Çoklu baro fikrine kendilerinin de karşı olduğunu söz eden Feyzioğlu, “Kanun teklifi direkt sahihe Ankara, İstanbul, İzmir’i ilgilendiriyor. Bu üç vilayetimizin sayın yöneticisi gelip neden olmaması gerektiğini anlatmalıydı. Anadolu’daki barolarımızın çok önemli dertleri var. Türkiye Barolar Birliği ve 80 baro olarak Ankara, İstanbul ve İzmir’de 2. bir baronun olmasına müsaade veren düzenlemeyi gerçek bulmuyoruz. Baroların, temsildeki orantılara ait farklı telaşları var. Bunların encümende da anlatılması lazımdı” diye konuştu.
“Baro liderleri Umum Konseyi izleyebilecek”
Feyzioğlu, TBMM Lideri Mustafa Şentop başta olmak üzere siyasi partilerin küme başkanvekilleriyle görüşme gerçekleştirdiğini, baro liderlerinin Umumî Şura çalışmalarını izlemeleri konusunda bir imkan elde edildiğini belirtti.
Bir kısım baro liderinin “Biz gelmeyeceğiz, şov yapacağız” lafları için “Haklarıdır” diyen Feyzioğlu, kendisine yönelik yansıların hatırlatılması üzerine şunları söyledi:
“Bir kısmından reaksiyon var.

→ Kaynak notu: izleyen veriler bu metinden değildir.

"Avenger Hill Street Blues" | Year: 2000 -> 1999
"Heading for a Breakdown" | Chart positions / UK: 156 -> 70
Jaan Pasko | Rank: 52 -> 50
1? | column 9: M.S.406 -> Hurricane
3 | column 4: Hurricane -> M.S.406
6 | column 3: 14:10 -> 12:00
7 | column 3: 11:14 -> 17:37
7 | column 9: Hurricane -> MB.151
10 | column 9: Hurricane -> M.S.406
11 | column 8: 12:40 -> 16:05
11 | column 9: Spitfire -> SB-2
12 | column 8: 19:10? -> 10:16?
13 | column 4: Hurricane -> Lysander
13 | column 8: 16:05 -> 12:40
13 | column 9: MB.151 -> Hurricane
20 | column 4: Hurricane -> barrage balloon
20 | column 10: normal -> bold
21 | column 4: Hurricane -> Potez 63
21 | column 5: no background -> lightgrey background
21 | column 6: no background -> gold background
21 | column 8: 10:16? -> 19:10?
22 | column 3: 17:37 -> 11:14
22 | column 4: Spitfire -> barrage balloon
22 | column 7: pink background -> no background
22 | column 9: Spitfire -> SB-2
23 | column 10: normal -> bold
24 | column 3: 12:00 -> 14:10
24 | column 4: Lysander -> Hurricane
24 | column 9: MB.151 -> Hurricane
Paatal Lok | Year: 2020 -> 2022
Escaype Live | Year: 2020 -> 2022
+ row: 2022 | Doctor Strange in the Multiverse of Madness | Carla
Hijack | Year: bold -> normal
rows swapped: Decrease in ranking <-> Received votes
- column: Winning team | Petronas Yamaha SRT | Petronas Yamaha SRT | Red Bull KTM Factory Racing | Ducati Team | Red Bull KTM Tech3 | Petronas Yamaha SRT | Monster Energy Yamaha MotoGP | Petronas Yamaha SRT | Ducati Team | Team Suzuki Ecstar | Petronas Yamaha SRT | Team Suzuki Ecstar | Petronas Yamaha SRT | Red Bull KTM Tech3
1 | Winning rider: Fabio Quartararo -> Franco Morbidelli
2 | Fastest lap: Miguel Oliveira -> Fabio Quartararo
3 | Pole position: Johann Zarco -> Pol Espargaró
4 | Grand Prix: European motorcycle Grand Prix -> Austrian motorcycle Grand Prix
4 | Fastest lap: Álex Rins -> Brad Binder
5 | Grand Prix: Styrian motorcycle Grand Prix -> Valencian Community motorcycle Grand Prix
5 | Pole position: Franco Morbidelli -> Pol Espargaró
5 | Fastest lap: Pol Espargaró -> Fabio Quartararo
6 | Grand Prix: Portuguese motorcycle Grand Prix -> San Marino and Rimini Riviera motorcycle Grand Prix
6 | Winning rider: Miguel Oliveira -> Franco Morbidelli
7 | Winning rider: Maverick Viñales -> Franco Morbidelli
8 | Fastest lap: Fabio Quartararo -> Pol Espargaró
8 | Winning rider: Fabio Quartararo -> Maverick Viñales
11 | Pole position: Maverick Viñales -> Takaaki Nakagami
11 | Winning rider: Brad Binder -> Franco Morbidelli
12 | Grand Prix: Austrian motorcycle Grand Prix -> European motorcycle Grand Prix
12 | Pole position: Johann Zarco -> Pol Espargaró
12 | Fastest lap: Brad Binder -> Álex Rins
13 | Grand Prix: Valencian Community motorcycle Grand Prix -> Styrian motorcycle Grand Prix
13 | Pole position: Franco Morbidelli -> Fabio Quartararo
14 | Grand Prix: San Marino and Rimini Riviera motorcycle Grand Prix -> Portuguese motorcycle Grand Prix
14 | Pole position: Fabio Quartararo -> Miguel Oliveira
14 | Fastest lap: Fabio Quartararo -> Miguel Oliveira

Son nokta haklıdır arkadaşlarımız. Biz de haklıyız. Usul farklılığını tartışmanın meali yok. Bizim usulümüz her vakit için Meclisimizle, ulusal iradenin tecelli ettiği bölgeyle yakın noktada olmadadır. Adalet Bakanlığı ile diyalog içinde olmaktır. Cumhurbaşkanlığı ile diyalog içinde olmaktır. Biz avukatız. Duruşmanın kapısında durup, ‘Bu hakim nasıl olsa bizim istediğimiz üzere karar vermeyecek’ deyip içeri girmekten vazgeçiyor muyuz? Ya da hakimi protesto etmek için duruşma kapısında bekliyor muyuz? İçeri giriyoruz, açıklamamızı yapıyoruz, dilekçemizi veriyoruz, davayı kaybedersek alıyor istinafa götürüyoruz, temyize götürüyoruz. Kendi mesleksel davamızla ilgili olarak neden görüşmeyi reddediyoruz? Görüşmeyi reddetmenin, sürecin dışında kalmak olduğunu düşünüyorum.
Ankara, İstanbul, İzmir baro liderlerimiz davet edildiklerinde komiteye gelmiş olsalardı hem Anayasa’ya terslik istikametinden mevzuyu alırlardı hem de çok daha teknik bahisleri söyleyebilirlerdi. Örneğin İstanbul Barosunun Sayın Yöneticisi diyebilirdi ki ‘Tamam siz çoklu baro yapıyorsunuz lakin aslında avukat odalarında sorun var İstanbul’daki adliyelerde. Bana anlatın Çağlayan Adliyesindeki avukat odalarını ne yapacağız? 2. baroya nasıl yan bulacaksınız? Isimli yardımı nasıl yapacağız, CMK hizmetini nasıl yapacağız’ üzere teknik meseleleri gündeme getirerek, bu çoklu kısmın üzerinde gereğince işlenmediğini anlatabilirlerdi.
Bunu yapmak bölgesine dışarıda bekleyip protesto etmeyi tercih ettiler. Çok hürmet duyuyorum lakin yılların idarecilik tecrübesinin bana öğrettiği; protesto edip işin dışında kalırsanız, süreci etkileyemiyorsunuz. Daima birlikte hareket edip sürecin içerisine girerseniz tahminen tam istediğiniz olmuyor fakat çok istemediğiniz bir şey de çıkmayabiliyor. Binaenaleyh bu demokratik bir süreçtir. Ulusal iradenin tecilli edeceği taraf olan Meclisteyiz, kendi kanunumuzu da izleyeceğiz.”